Consider the humble loaf of bread. Regular sandwich bread costs a couple of dollars and lasts roughly a week, making it a staple of family lunches. The “artisan,” handmade breads of the Learjet and Prius crowd cost double that and don’t last as long. And while Moss, Pollan, Warner and their legions can afford to waste food and spend extra money to satisfy their “food rules,” the majority of Americans can’t, especially with the current poor economy.

But is food processing really the evil these authors make it out to be? We might start listening to them if they ever give up the “Holy Trinity” of “foodie” goodness: fine wine, fancy sausages, and stinky cheese. All three (despite Warner’s desperate protestation to the contrary in cheese’s case) are processed. There are no wine lakes, cheese trees, or animals made of charcuterie. All are manipulated by humans, have added ingredients, and have been so forever. Before people, they did not exist.

And — quelle horreur — all three have been refined to taste very good! Just ask noted vintner Leslie Rudd, benefactor of the Rudd Center for Professional Wine Studies as well as the “food addiction” think tank, the Rudd Center for Food Policy and Obesity. Eons of trial and error, science, and plant engineering  have left Mr. Rudd with a vintage that rates 99 out of 100 possible wine-tasting points. And like they have with wines, the French most famously perfected the tastes of cheese and charcuterie meats (although other cultures made similar efforts).

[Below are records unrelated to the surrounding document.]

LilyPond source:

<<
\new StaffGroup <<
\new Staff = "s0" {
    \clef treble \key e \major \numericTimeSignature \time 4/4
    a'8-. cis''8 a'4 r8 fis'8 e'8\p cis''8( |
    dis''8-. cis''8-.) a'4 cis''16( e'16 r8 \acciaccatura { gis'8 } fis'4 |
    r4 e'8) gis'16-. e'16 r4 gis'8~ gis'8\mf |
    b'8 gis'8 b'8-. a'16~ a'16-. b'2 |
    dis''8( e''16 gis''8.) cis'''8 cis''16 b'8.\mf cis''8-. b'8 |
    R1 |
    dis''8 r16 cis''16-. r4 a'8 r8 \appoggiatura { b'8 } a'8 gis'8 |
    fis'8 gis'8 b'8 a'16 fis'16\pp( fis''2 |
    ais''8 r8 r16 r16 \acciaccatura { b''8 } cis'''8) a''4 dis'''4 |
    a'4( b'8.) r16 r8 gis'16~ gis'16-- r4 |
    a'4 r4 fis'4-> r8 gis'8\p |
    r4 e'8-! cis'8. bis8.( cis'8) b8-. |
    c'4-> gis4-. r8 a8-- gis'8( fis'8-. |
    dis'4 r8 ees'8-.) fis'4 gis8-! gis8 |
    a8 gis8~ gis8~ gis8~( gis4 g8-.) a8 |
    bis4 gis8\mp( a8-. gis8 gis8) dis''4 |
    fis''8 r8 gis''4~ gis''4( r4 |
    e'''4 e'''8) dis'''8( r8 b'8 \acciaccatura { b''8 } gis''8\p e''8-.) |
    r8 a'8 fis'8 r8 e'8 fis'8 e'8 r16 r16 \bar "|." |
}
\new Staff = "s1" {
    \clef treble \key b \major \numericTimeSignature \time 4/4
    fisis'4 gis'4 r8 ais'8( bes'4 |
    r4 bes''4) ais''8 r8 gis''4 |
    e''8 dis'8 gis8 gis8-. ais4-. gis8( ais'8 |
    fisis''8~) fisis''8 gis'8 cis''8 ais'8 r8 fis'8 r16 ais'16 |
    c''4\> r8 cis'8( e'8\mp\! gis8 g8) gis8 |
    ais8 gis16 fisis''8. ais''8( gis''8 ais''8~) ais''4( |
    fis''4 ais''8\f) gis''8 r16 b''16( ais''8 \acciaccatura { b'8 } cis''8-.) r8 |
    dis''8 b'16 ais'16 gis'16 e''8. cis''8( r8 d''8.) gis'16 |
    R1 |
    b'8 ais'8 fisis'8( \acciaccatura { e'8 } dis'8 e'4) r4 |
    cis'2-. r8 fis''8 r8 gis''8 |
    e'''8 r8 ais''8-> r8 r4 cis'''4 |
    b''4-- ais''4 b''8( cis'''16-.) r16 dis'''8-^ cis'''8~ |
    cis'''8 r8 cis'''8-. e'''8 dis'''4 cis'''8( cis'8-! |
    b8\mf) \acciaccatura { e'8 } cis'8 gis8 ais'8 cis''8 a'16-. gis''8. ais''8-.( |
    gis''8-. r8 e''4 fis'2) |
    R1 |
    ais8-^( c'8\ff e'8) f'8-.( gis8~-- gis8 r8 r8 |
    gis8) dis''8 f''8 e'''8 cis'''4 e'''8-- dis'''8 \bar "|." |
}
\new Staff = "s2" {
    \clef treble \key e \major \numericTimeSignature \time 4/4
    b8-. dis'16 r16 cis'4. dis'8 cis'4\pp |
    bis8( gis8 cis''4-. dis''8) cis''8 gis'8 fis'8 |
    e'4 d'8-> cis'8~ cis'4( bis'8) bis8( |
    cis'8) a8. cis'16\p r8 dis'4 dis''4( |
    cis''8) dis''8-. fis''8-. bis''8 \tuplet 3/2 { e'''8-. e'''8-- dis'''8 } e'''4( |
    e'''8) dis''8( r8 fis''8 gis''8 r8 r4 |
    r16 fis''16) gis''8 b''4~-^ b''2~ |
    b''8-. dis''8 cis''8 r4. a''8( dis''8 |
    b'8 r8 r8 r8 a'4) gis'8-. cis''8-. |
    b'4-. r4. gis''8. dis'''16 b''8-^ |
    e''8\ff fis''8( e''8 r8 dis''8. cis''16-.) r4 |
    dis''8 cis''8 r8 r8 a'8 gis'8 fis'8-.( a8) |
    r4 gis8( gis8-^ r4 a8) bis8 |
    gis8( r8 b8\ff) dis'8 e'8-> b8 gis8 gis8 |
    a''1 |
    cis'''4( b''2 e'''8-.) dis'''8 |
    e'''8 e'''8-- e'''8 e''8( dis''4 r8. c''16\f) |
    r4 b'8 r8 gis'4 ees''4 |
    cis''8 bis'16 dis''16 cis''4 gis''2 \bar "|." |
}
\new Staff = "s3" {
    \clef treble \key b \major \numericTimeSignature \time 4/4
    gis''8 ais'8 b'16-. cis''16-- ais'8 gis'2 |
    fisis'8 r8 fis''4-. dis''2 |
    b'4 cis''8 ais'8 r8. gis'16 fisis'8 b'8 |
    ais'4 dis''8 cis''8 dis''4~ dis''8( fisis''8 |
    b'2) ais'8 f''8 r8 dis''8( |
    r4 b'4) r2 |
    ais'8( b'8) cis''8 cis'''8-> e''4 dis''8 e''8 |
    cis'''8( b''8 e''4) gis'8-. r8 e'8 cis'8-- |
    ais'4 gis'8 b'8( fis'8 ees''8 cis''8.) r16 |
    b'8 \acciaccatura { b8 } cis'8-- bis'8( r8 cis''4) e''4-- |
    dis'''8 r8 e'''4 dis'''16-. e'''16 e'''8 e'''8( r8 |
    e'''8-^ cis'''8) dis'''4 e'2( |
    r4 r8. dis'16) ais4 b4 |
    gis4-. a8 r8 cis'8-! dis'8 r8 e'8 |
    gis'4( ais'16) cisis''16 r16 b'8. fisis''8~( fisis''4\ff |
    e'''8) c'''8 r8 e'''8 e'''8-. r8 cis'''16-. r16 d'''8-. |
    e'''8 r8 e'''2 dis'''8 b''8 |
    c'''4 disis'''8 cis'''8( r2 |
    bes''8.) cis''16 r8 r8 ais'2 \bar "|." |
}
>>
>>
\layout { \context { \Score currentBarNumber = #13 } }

Additionally, all three have as a benefit a property that Warner uses to bash modern food processing: preservation. Wine keeps longer than grapes. Cheese keeps longer than milk. And almost every meat-eating culture has used sausages as a method to keep meats edible.

These benefits now have been made available to everybody, and only now do our elites think it’s a problem. (Old-time doctors didn’t worry incessantly about a ruling-class “gout epidemic.”) But America is still democratic in character, and recent polling shows that most of us don’t share the jet set’s desire to take away our choices.